A 17h30 le navire est prêt, l'embarquement peut commencer. Je me laisse entraîner par un porteur qui m'aide à passer les contrôles moyennant un petit billet. Je dois ensuite longer le quai le long des nombreux conteneurs, Batam étant une ville de commerce tout comme Singapour. J'avais été particulièrement surpris en découvrant dans une station de métro de la cité-état un mur illustré de dessins de bateaux d'enfants d'une école locale. La plupart des dessins représentaient des porte conteneurs... symbole du paysage local.
Je trouve un recoin dans un couloir où glisser mon vélo pour la traversée d'environ vingt quatre heures, en classe économique cela va de soit. La classe économique... comment dire? Pas de cabine, c'est un open space comportant une succession de lits superposés et juxtaposés. Quelques toilettes malodorantes (déjà !) se profilent ça et là. J'erre un moment pour trouver mon lit, j'ai heureusement un numéro attribué. J'avance en me demandant sur quel type de voisins je vais tomber... Et me voilà coincé entre plusieurs familles avec enfants en bas âges... jackpot! Mon lit est (déjà) recouvert de jeux, de bagages en tout genre et je tente de me faire une petite place parmi les enfants qui braillent (déjà !). Mais la traversée se passe globalement sans encombre et je me fait naturellement rapidement des connaissances, qui m'interpellent dans leur anglais hésitant. Le « Bule » ne passe pas inaperçu (prononcer boulet). Bule est un terme attribué aux touristes étrangers, blanc uniquement et sonnera avec une certaine ironie tout au long de mon séjour.
Nous débarquons le lendemain en fin d'après midi. Naturellement tout le monde pousse ce qui a pour résultat d'encore plus bloquer la circulation. Un ancien se sert de mon porte bagages arrière pour transporter un carton lourd, mais m'aide à retenir mon vélo dans les descentes d'escaliers. Échanges de bons procédés.
Je sors du débarcadère dans une cohue infernale de klaxons et de bruits de pots d'échappements. Je me fraie un chemin jusque la route qui me mène à Medan, capitale de la province du Nord de l’île de Sumatra, située à une vingtaine de kilomètres du port. Je retrouve la vie énergisante des bords de route d'Asie dans la lumière chaude de fin de journée. Les marchands ici ou là, les enfants qui tirent des cerf volants...
==================================================
Complétez ce qui suit =
a. Recopiez le passage du texte de lecture de « Je sors du débarcadère » à « des cerf volants... ».
b. D'après le texte de lecture, à quelle distance du port se trouve Medan ?

Jeu de données =
==================================================
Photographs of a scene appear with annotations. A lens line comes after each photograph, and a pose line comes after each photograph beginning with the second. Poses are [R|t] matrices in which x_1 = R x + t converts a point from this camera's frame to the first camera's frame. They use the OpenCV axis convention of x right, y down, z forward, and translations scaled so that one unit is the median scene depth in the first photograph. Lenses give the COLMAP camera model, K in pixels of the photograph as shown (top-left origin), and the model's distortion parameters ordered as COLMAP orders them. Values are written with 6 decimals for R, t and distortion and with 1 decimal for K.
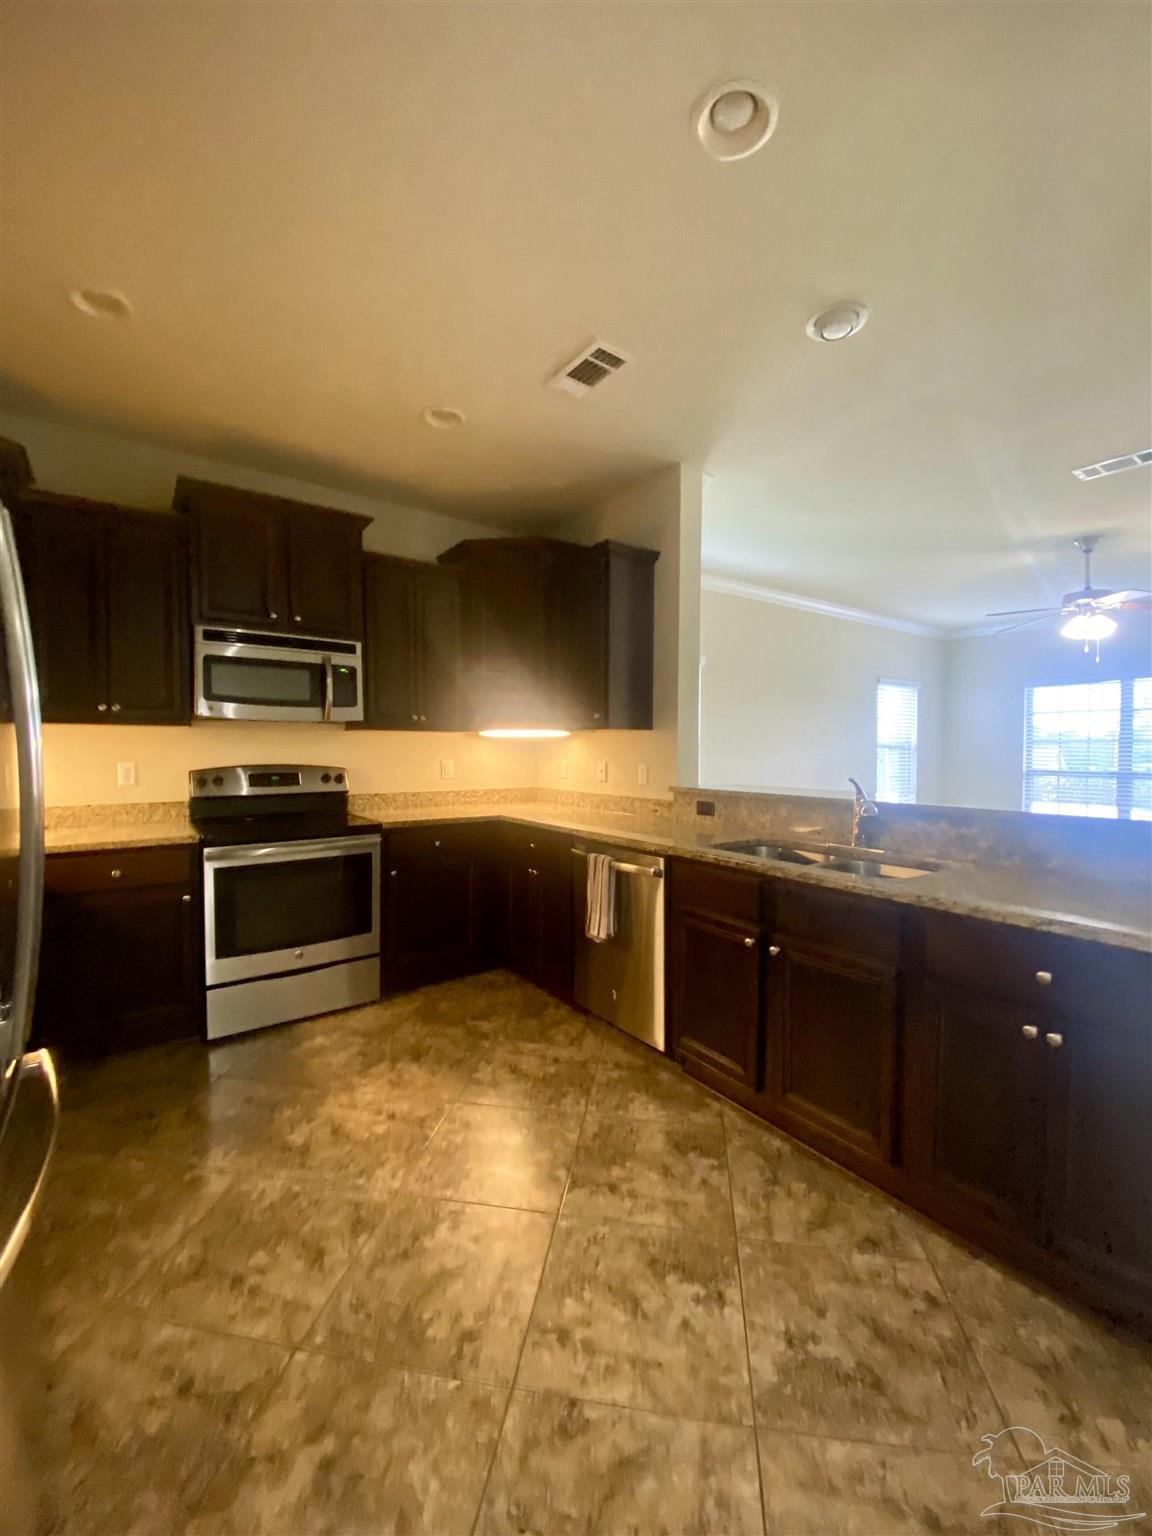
==================================================
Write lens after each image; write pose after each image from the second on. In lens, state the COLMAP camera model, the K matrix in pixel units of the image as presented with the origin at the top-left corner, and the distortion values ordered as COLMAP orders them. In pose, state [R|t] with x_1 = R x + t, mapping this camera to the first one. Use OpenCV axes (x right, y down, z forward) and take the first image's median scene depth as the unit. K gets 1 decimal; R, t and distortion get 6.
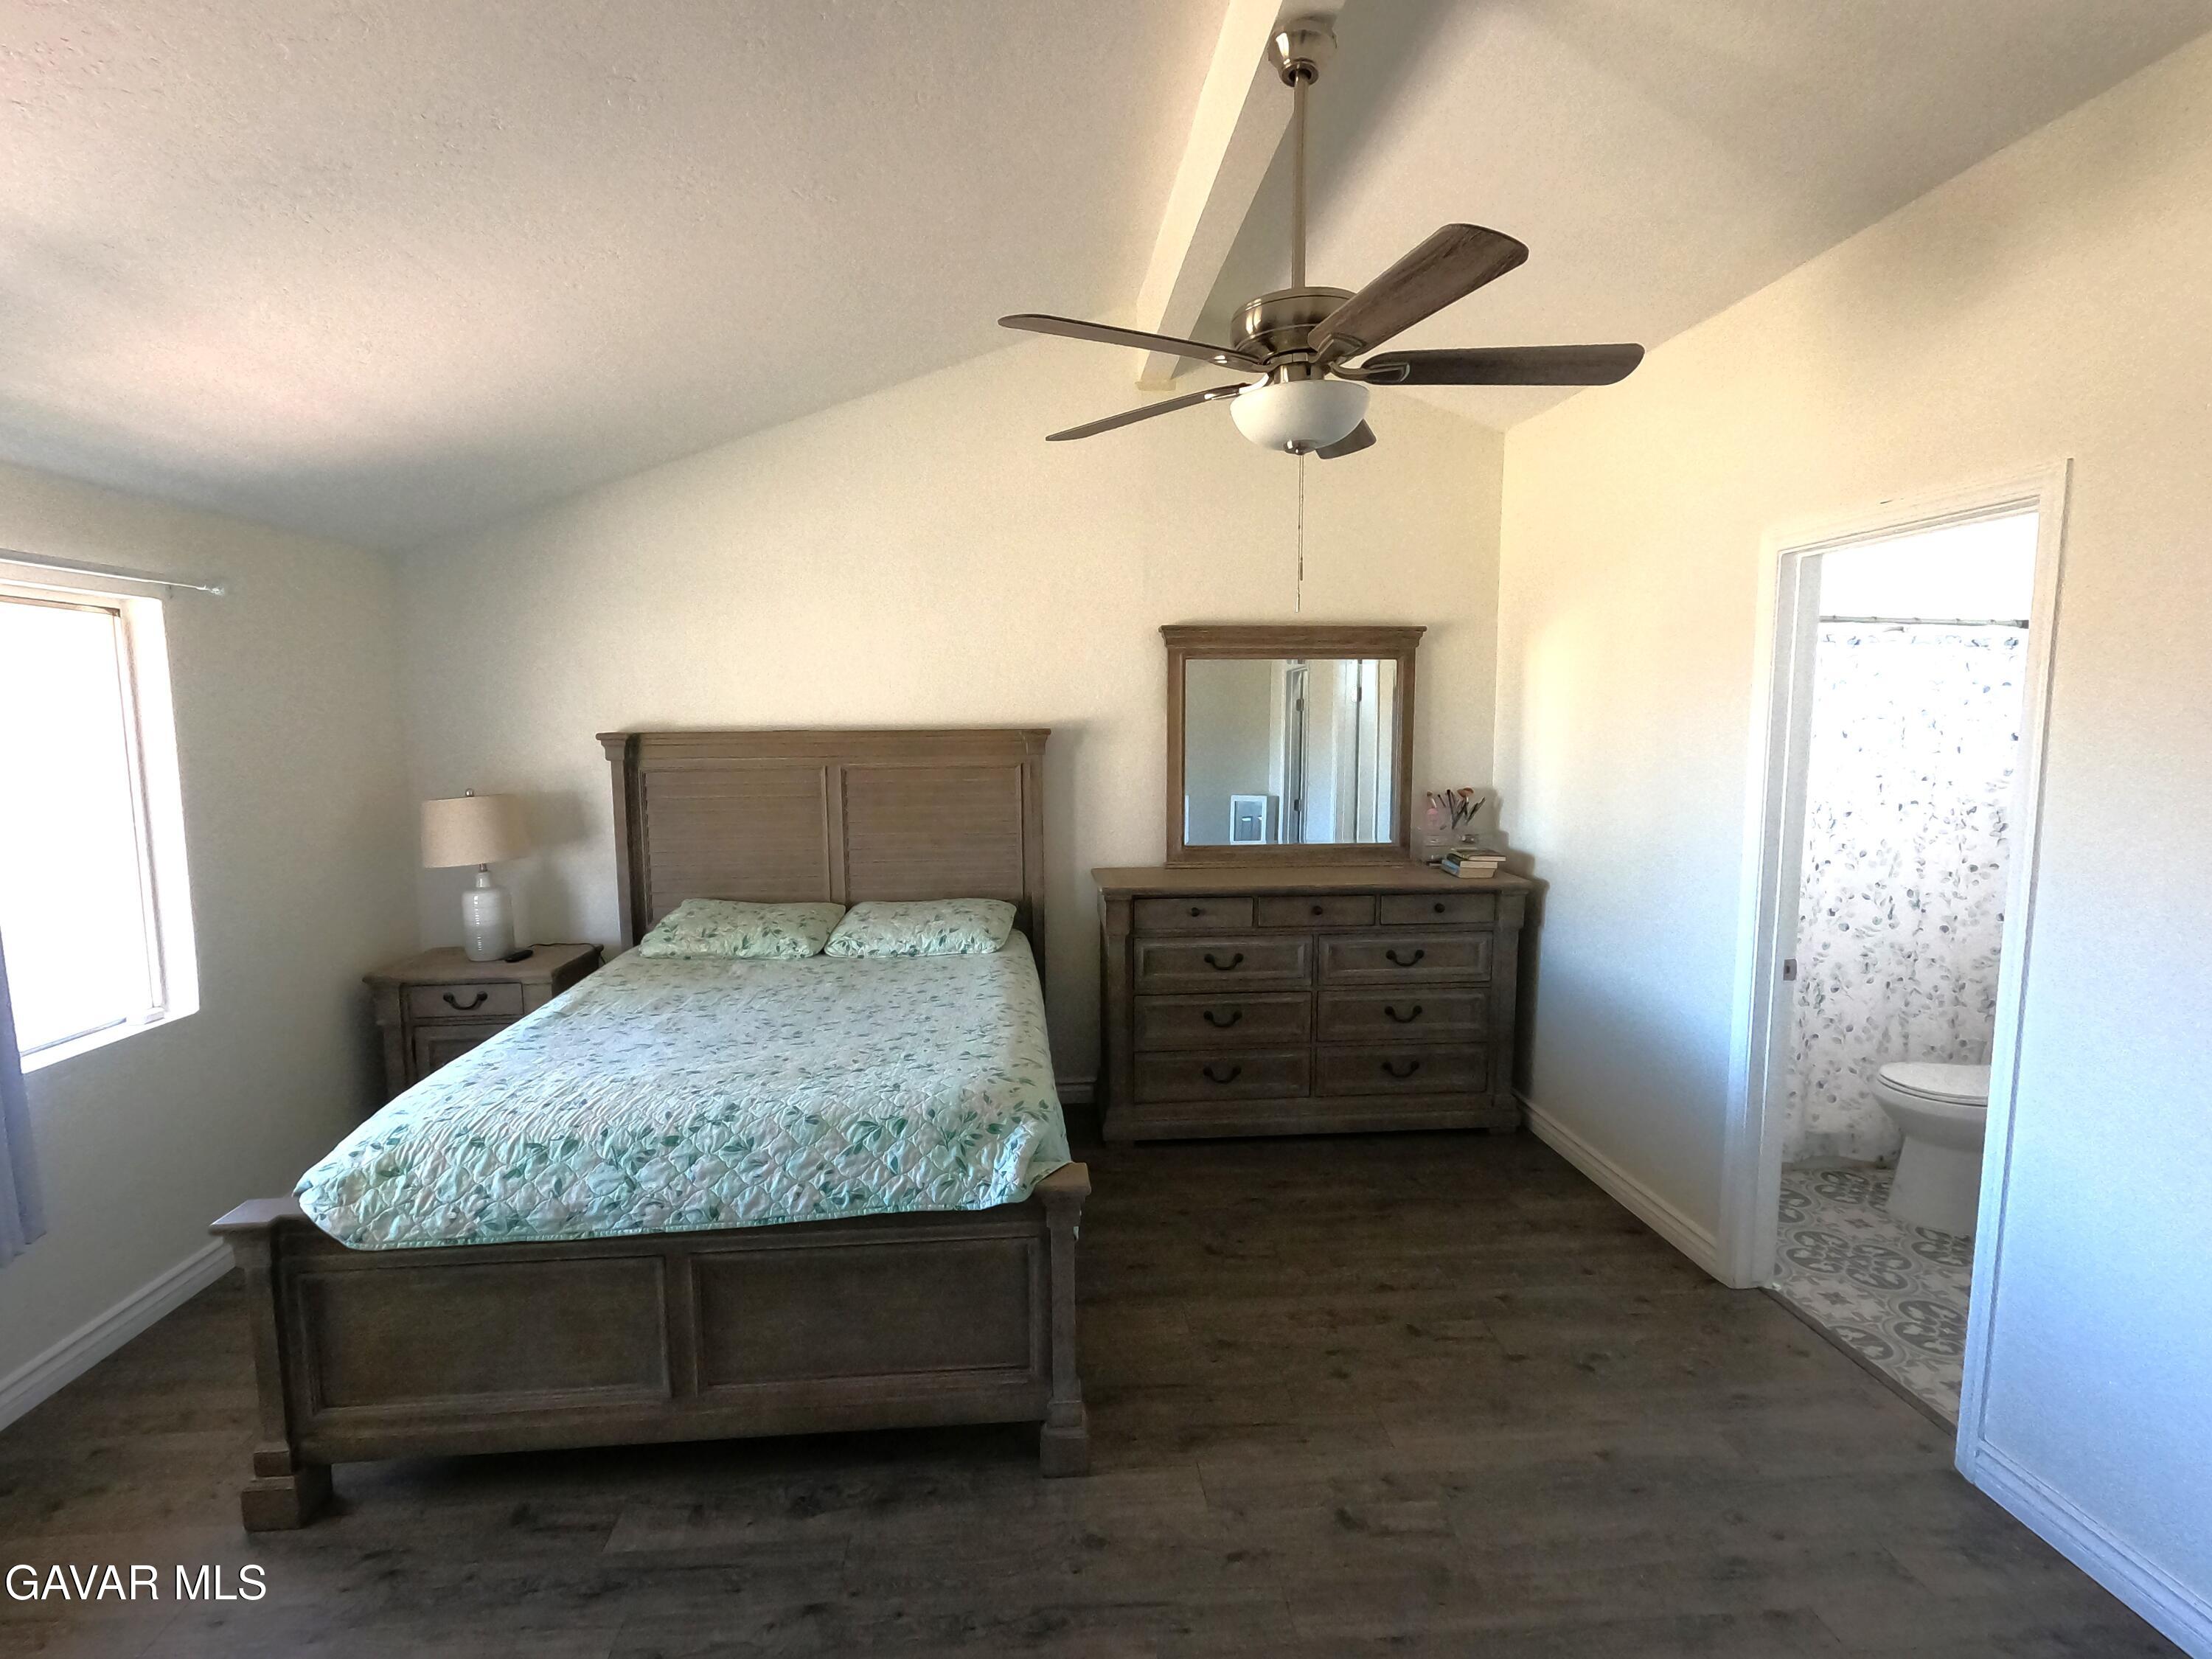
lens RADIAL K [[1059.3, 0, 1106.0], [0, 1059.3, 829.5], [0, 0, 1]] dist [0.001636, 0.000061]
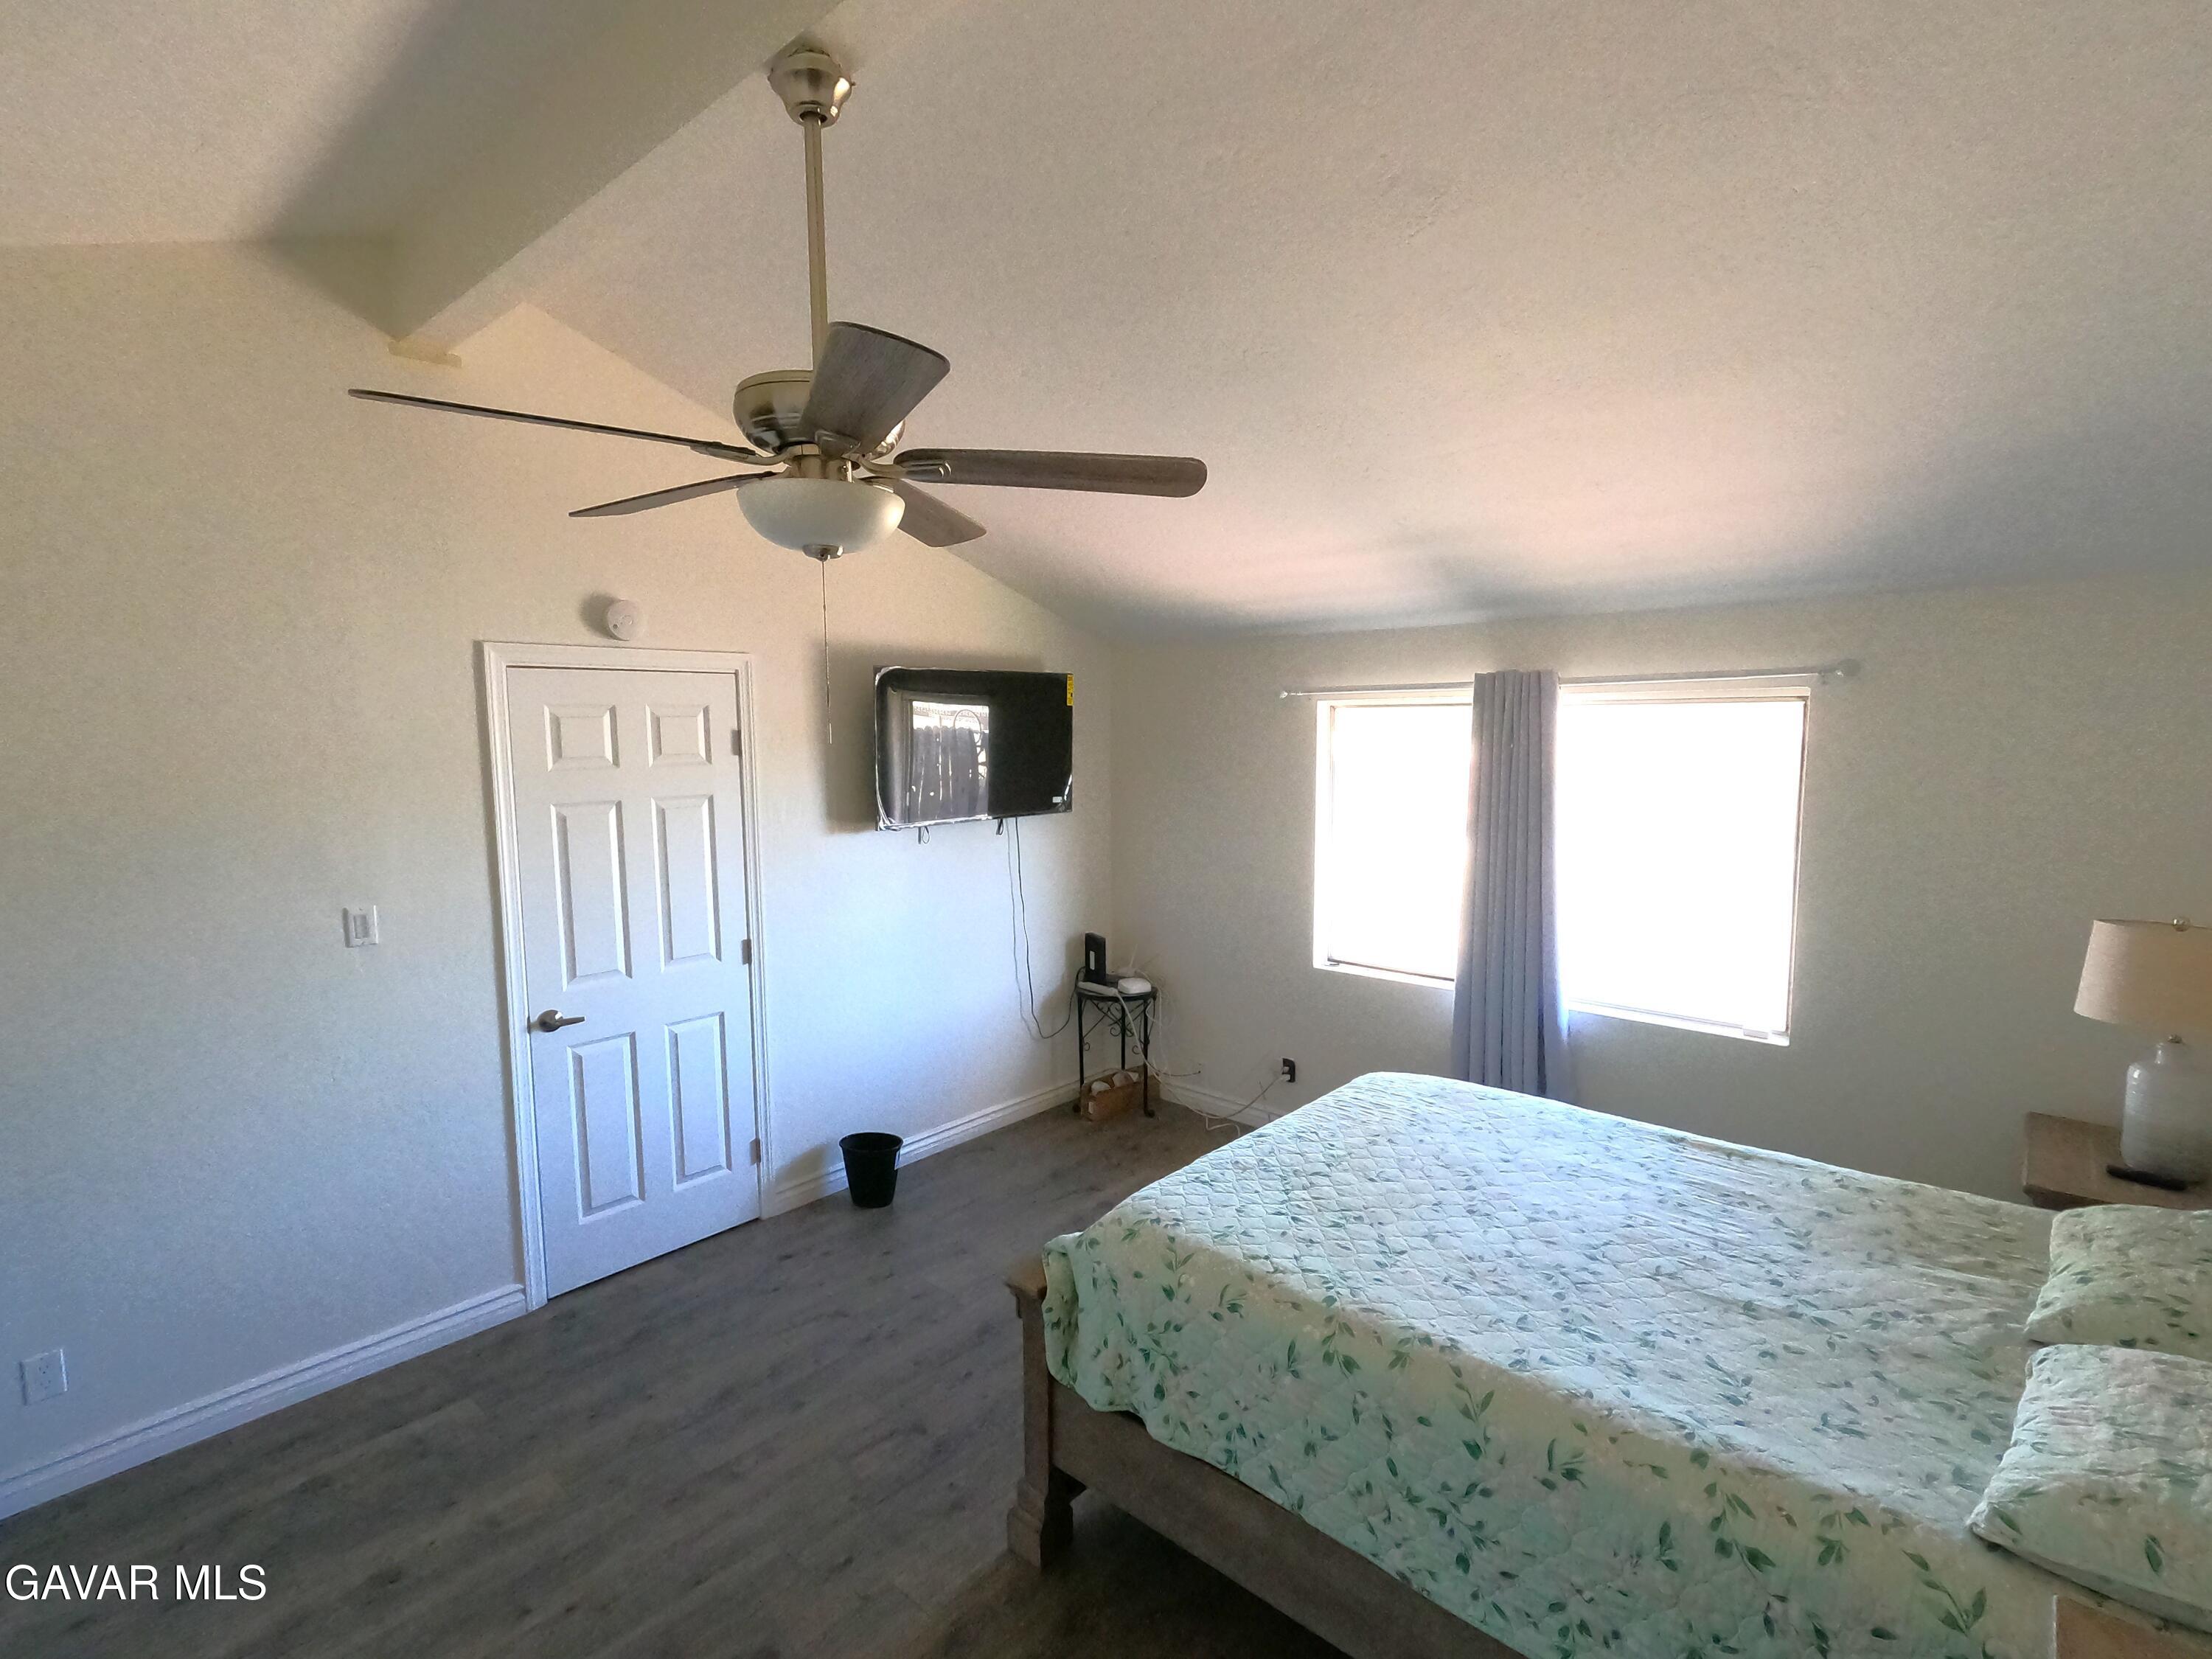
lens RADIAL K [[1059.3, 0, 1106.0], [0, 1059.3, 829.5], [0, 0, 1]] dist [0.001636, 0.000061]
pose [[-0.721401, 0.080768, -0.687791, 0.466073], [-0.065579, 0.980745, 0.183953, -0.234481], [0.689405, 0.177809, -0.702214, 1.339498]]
==================================================
Corrigé des exercices =
a.
Je sors du débarcadère dans une cohue infernale de klaxons et de bruits de pots d'échappements. Je me fraie un chemin jusque la route qui me mène à Medan, capitale de la province du Nord de l’île de Sumatra, située à une vingtaine de kilomètres du port. Je retrouve la vie énergisante des bords de route d'Asie dans la lumière chaude de fin de journée. Les marchands ici ou là, les enfants qui tirent des cerf volants...

b. À une vingtaine de kilomètres.